倫理学講義 第五巻
本講義は著者が名古屋に移ってから,12年にわたる教養科目を中心にした講義の集大成である。著者自身の生の根本に関わる問題意識を直截に展開した内容である。
「自分とは何か」に始まり,自愛と他愛をめぐる「愛」の諸問題,また「他者」や「共感」の問題,さらに「生死」の問題,そしてニヒリズムにも関わる「世界の意味」や「人間的行為」を主導する理性の役割の問題など,全5巻にわたり倫理学の多様な問題群が取り上げられる。
著者の問いが新たな問いを生み,その探究の行程をたどる読者も読み進めるうちに知らず知らず問題を探究し思索することへと誘われる。著者の問題は読者と共有され,探究そのものが読者の喜びになる。読み終えた後も読者の心に問題が課題として残り,さらなる思索へと誘う不思議な体験となろう。
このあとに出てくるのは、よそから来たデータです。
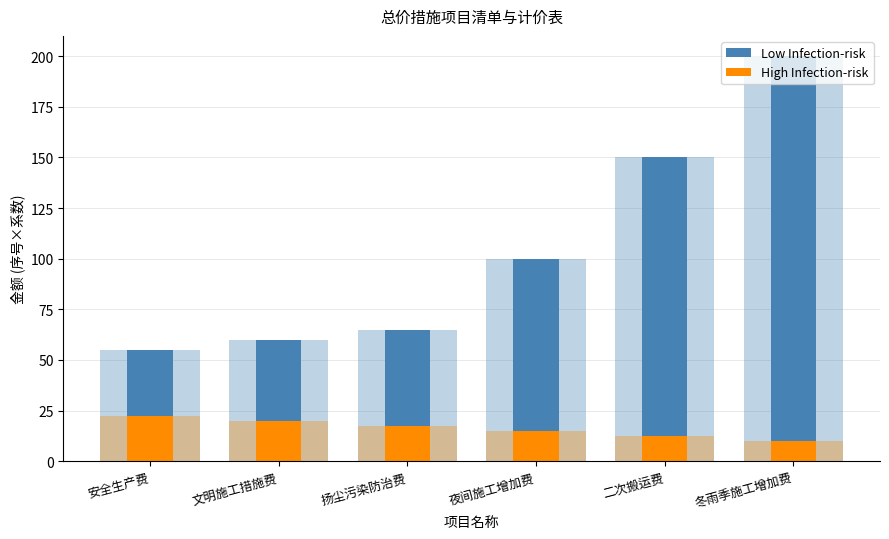

Between 文明施工措施费 and 二次搬运费, which is larger?

二次搬运费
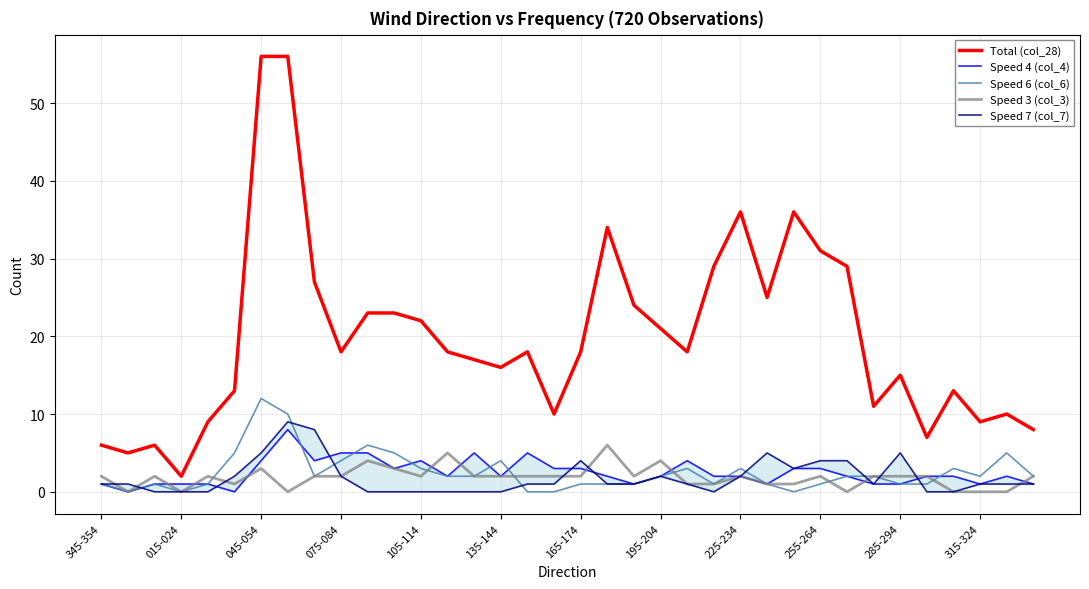

Which series has the largest total across all categories?

Total (col_28)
人がものを考える,哲学することが,無意識に身体化されるのである。
本巻のT部「世界の意味」では「私」が「世界」に意味を与え,私が世界の源泉である。したがって死は意味を付与した根原が消失し,世界も意味を失う。人の臨終で「世界は無意味」となるが,「私の原点」のさらなる原点はないのか。存在とは何かが問われる。U部「行為と能力」とV部「人間的行為と人間の行為」では,人間が「自己の行為の主」であるがゆえに「人間的行為」が論じられ,自己の行為は意志と理性により支えられる。意志は倫理・道徳に,理性は倫理と現代の先端科学技術に関わる。W部「善のラチオについて」では「共通認識」は対話により,「普遍認識」は真実の経験により成立する。最後の講演「マルタとマリア」ではイエスがこの姉妹をどう見たかを語る。